Aim of the task: Copy the lines of text from the entries below verbatim, starting at the line that contains "Gesellschaft dieser Stadt" and ending at the line that contains "seinem Dienstfahrzeug entstiegen", with both of those lines included.

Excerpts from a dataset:
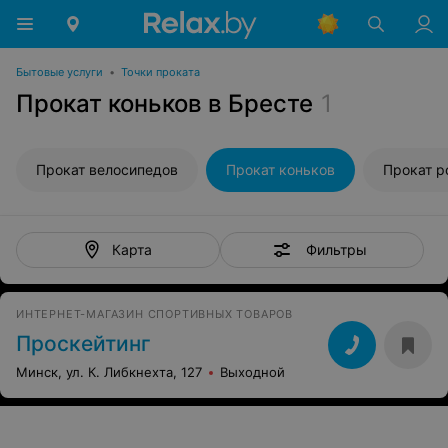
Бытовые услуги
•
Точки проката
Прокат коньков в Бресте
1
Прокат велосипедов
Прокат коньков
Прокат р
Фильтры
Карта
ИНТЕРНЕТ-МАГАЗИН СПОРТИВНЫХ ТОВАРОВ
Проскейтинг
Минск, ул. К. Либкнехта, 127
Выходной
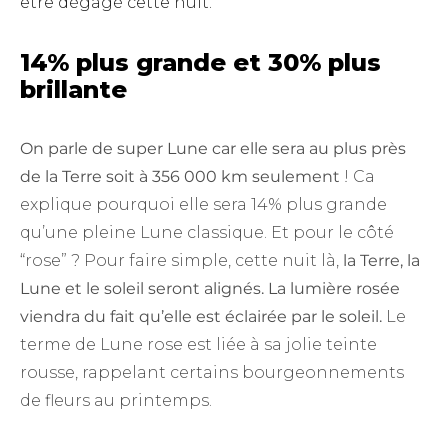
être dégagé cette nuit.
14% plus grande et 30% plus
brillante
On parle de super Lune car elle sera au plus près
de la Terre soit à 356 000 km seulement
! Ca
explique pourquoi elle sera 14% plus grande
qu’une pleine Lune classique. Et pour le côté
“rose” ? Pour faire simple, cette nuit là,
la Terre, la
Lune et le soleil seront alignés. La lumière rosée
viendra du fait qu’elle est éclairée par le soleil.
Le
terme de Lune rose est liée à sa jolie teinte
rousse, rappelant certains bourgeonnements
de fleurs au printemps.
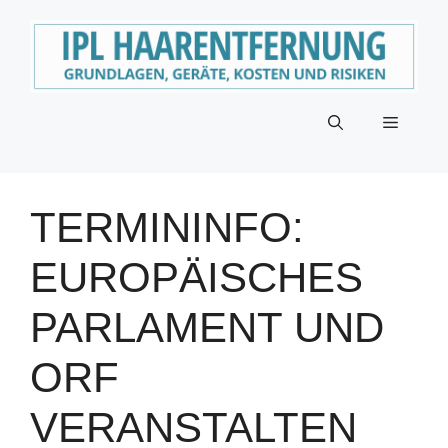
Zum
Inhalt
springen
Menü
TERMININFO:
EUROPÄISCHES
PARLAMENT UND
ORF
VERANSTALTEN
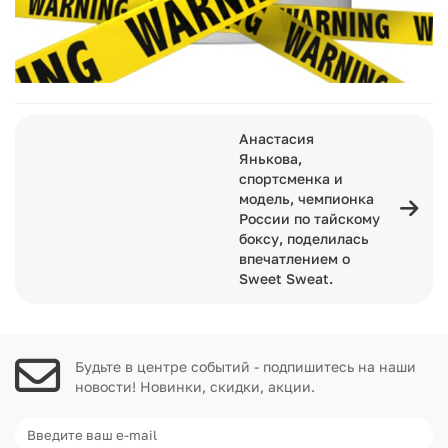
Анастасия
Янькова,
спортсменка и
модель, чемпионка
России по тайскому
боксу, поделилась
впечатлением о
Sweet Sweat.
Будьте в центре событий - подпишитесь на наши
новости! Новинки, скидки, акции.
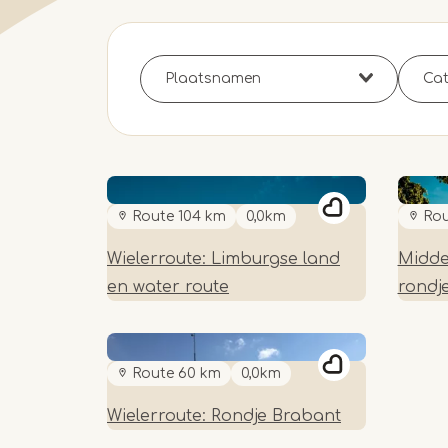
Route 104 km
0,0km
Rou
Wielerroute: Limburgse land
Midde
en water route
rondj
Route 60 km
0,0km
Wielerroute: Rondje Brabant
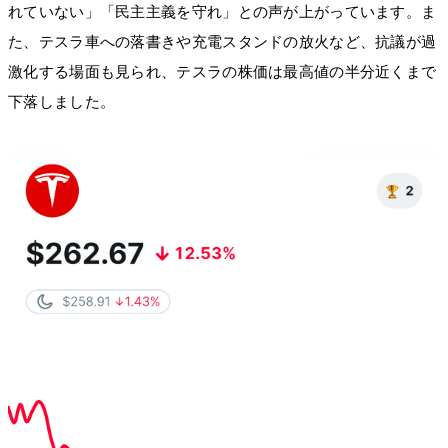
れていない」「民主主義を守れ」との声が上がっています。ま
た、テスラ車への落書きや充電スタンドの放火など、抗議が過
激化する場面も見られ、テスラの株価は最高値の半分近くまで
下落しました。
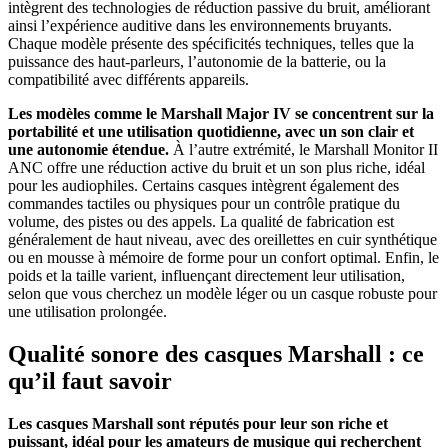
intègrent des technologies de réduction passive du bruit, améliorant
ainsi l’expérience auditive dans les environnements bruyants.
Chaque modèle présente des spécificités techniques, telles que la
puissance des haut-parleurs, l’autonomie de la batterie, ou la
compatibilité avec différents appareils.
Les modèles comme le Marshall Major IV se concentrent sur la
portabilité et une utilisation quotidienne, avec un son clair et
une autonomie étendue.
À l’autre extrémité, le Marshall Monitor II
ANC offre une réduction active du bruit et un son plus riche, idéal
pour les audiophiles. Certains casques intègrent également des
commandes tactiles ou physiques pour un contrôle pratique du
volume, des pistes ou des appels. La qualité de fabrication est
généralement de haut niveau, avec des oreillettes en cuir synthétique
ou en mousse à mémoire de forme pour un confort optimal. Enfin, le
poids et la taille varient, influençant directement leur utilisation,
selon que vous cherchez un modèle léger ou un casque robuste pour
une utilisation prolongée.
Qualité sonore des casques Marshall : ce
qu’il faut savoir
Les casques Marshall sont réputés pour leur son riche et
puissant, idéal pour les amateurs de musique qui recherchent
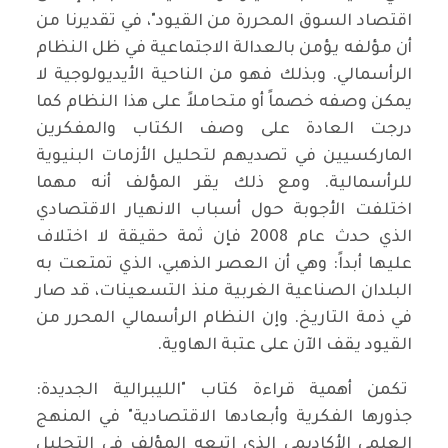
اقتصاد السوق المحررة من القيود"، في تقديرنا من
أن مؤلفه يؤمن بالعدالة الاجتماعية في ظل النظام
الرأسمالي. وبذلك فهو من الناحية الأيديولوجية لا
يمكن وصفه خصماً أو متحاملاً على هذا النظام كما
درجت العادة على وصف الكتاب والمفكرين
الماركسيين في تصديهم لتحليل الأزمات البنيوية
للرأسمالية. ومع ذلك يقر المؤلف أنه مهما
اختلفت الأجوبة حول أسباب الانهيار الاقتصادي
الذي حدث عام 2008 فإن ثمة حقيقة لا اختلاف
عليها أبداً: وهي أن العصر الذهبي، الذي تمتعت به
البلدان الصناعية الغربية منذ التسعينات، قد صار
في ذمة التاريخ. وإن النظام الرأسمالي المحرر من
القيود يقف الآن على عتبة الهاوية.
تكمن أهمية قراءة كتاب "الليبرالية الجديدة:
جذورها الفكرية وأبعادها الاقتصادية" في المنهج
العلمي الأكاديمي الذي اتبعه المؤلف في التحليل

* * *

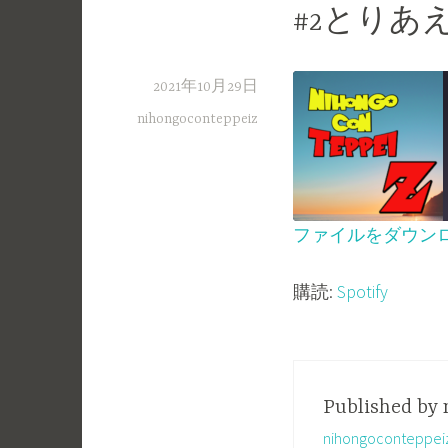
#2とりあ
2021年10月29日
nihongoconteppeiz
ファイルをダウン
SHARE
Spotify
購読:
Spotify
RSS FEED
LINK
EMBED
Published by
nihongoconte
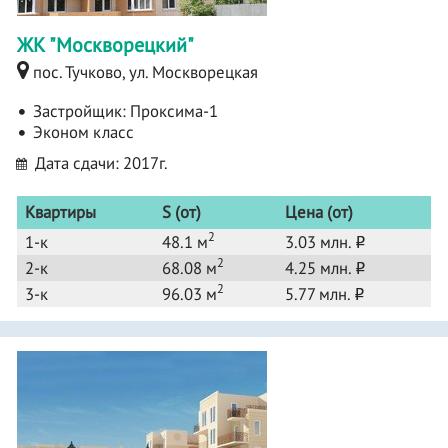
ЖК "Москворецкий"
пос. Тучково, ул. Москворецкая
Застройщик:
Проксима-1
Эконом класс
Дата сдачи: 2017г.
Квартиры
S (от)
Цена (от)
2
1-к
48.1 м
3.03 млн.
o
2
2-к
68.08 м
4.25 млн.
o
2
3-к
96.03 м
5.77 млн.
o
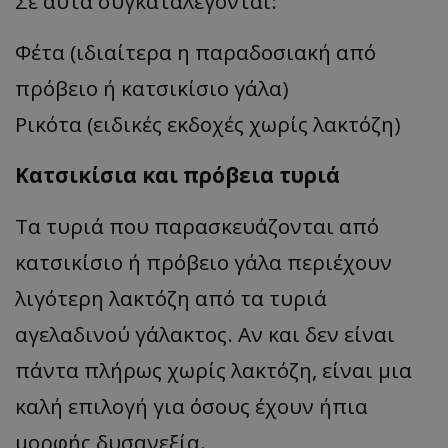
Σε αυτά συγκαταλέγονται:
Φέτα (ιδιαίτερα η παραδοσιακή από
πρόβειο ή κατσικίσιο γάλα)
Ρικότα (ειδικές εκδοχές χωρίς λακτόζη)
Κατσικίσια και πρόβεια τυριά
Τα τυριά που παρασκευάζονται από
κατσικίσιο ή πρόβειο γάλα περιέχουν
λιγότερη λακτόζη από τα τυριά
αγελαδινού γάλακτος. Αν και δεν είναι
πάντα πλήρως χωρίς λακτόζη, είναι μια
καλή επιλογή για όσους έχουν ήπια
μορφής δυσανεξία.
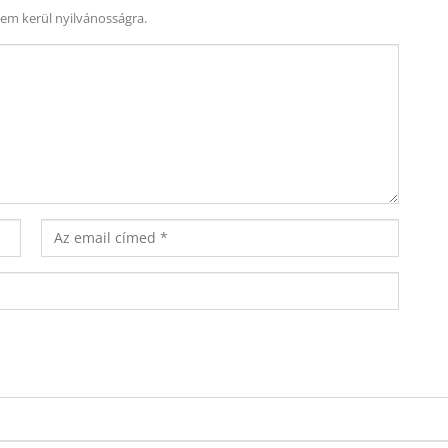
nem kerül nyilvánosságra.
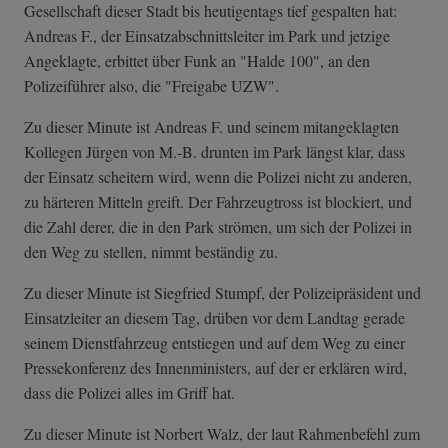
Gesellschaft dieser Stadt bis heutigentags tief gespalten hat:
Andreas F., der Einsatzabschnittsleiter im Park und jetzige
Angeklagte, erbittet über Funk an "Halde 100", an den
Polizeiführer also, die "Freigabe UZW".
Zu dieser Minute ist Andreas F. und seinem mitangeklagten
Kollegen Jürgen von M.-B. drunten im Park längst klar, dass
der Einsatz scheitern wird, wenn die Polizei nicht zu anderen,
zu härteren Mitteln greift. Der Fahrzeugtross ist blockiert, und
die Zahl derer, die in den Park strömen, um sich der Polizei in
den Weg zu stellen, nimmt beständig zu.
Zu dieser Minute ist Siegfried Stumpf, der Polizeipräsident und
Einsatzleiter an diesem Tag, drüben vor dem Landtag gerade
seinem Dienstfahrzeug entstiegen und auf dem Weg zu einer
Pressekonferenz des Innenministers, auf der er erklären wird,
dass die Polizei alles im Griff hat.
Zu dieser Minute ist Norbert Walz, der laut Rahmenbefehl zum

* * *

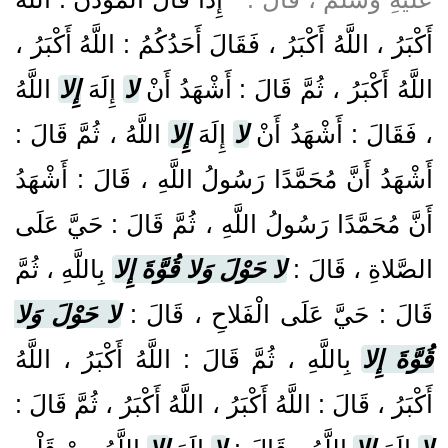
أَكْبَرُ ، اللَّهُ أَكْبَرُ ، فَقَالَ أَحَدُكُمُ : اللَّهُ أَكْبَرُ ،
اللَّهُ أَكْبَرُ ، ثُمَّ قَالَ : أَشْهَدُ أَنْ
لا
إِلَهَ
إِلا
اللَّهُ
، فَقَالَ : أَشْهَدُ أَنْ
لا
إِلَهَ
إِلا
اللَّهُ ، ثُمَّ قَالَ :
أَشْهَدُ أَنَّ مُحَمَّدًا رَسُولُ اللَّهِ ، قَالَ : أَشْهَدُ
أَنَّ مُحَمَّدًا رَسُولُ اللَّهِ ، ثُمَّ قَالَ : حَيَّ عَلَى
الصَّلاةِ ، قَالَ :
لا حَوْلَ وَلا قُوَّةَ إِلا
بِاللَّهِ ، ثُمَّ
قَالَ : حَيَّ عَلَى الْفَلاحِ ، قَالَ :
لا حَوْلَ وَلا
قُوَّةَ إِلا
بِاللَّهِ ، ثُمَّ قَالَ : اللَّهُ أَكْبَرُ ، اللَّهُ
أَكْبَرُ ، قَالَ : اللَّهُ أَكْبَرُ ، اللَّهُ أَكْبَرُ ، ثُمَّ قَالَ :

Your response:
Gesellschaft dieser Stadt bis heutigentags tief gespalten hat:
Andreas F., der Einsatzabschnittsleiter im Park und jetzige
Angeklagte, erbittet über Funk an "Halde 100", an den
Polizeiführer also, die "Freigabe UZW".
Zu dieser Minute ist Andreas F. und seinem mitangeklagten
Kollegen Jürgen von M.-B. drunten im Park längst klar, dass
der Einsatz scheitern wird, wenn die Polizei nicht zu anderen,
zu härteren Mitteln greift. Der Fahrzeugtross ist blockiert, und
die Zahl derer, die in den Park strömen, um sich der Polizei in
den Weg zu stellen, nimmt beständig zu.
Zu dieser Minute ist Siegfried Stumpf, der Polizeipräsident und
Einsatzleiter an diesem Tag, drüben vor dem Landtag gerade
seinem Dienstfahrzeug entstiegen und auf dem Weg zu einer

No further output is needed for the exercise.